2 Yahounas Verheerung war vollkommen, die Bastionen geschleift, die Schiffe in Feuer. Und niemand war mehr da zwischen den Sternen, zu trauern ob all derer, die da hätten sein sollen. Niemand außer BARIL.
3 Der Weg zurück ins Licht war lang und beschwerlich. Die Völker Yahounas hoben ihre Häupter aus dem Staub und bauten wieder auf, was unwiederbringlich vergangen schien. Und BARIL stand bei ihnen, unbemerkt, das Wispern in tiefer Nacht, dem der neue Morgen eines tatenvollen Tages folgt.
4 Das Leben kehrte zwischen die Sterne zurück, doch mit ihm die Zwietracht. Der nächste Kampf schien unausweichlich, und BARIL klagte bitterlich.
5 Doch wollte sie die jungen Völker leiten wie die Ordnung? Jene Ordnung, die Yahouna zerstört hatte?
6 Wollte sie die Auslese der Stärksten fördern, wie das Chaos es tat? Das Chaos, das Yahouna in den Krieg gezwungen hatte?
7 BARIL sah beide Wege, und beide führten zu demselben Ende, das schon der Anfang gewesen war. Sie wählte den dritten Weg.
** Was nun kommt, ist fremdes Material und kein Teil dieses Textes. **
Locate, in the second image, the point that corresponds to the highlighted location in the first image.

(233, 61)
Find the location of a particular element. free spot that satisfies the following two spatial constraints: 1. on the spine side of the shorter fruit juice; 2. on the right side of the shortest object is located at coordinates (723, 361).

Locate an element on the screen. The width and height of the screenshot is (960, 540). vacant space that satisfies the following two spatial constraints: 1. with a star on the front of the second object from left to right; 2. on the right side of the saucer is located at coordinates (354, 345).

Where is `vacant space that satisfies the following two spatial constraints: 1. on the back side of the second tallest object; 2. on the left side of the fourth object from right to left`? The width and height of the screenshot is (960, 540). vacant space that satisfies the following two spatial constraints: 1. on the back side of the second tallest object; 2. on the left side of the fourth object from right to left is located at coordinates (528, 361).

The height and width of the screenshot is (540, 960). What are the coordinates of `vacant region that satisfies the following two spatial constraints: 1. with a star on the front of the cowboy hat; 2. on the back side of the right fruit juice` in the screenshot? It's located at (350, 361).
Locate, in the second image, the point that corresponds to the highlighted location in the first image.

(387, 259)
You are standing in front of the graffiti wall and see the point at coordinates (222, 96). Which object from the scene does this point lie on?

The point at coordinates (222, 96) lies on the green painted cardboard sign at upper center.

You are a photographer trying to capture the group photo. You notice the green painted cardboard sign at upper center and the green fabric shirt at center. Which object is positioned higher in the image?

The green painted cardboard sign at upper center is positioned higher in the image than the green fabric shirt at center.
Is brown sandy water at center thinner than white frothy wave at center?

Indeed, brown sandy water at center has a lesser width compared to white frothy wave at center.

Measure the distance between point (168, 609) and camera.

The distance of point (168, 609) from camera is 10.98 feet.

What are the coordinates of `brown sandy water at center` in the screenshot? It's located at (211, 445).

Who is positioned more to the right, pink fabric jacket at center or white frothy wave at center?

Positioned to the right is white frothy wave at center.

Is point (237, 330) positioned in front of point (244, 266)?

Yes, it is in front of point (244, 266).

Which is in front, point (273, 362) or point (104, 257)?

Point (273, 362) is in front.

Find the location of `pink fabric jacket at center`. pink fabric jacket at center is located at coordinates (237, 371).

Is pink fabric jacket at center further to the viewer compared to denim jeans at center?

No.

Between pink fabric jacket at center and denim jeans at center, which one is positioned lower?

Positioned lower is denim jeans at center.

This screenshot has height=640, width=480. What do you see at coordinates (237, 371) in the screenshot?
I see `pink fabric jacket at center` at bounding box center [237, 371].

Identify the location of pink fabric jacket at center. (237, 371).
8 Kämpfe beginnen nur die Starken und die Dummen. BARIL konnte den Völkern Yahounas ihre Stärke nicht nehmen, doch sie konnte die Schwachen stärken.
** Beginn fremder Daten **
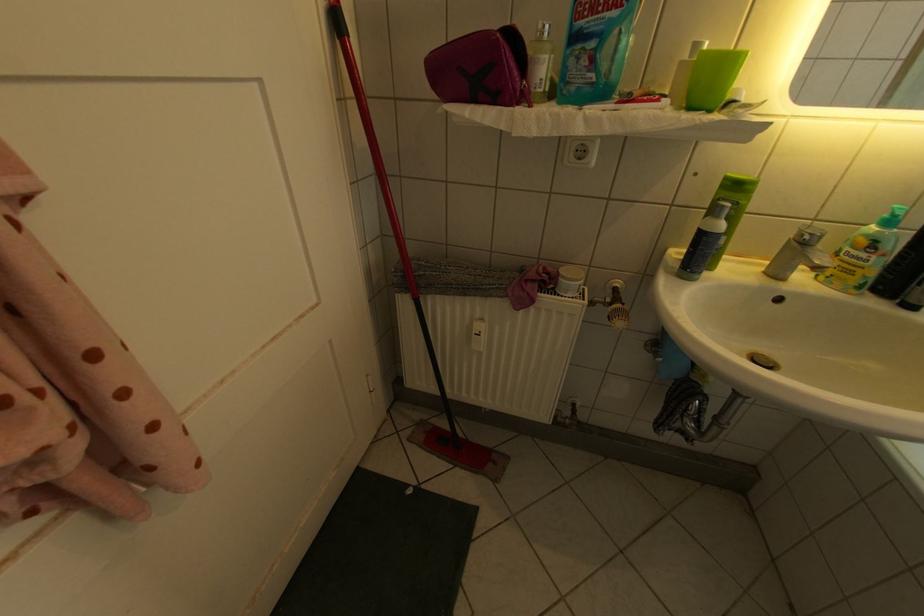
The image size is (924, 616). What do you see at coordinates (387, 199) in the screenshot? I see `a red mop handle` at bounding box center [387, 199].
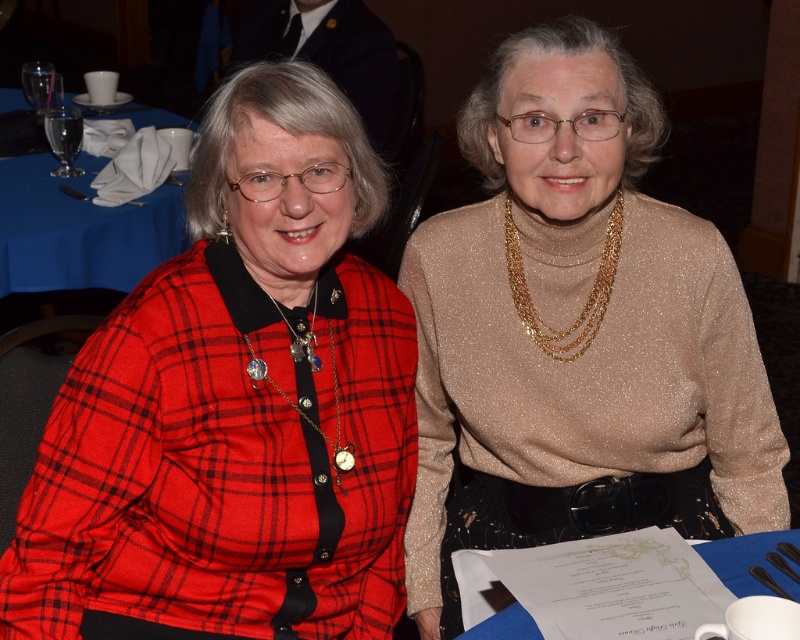
From the picture: Which of these two, blue paper at lower right or silver metallic chain with pendants at center, stands shorter?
9 BARIL schuf Gleichgewicht in allen Konflikten, sodass es keinen gab, der siegessicher in den Streit ziehen konnte. Die Starken wahrten den Frieden.
10 Nur gegen die Dummen blieb auch BARIL machtlos.
11 Das Leben blühte entfesselt, sodass BARIL nicht mehr allerorts die Balance zu wahren vermochte. Die Völker selbst mussten den Wert des Gleichgewichts verstehen, wenn Yahouna im Friedensschlaf weiterdämmern sollte.
12 Und so wählte BARIL sieben starke Streiter für das Gleichgewicht, um dieses Wissen zwischen die Sterne zu tragen. Die sieben selbst hielten sich in steter Waage: Der Krieger, der Siege erfocht, und der Diplomat, der friedlich einte; der Forscher, der die Wahrheit erkundete, und der Philosoph, der sie erschloss; der Züchter, der die Völker streng führte, und der Beobachter, der ihnen ihre eigenen Wege eröffnete.
13 Sie alle rieten der Stimme BARILS, und die Stimme BARILS offenbarte ihnen der Weisheit Schluss und Pfad.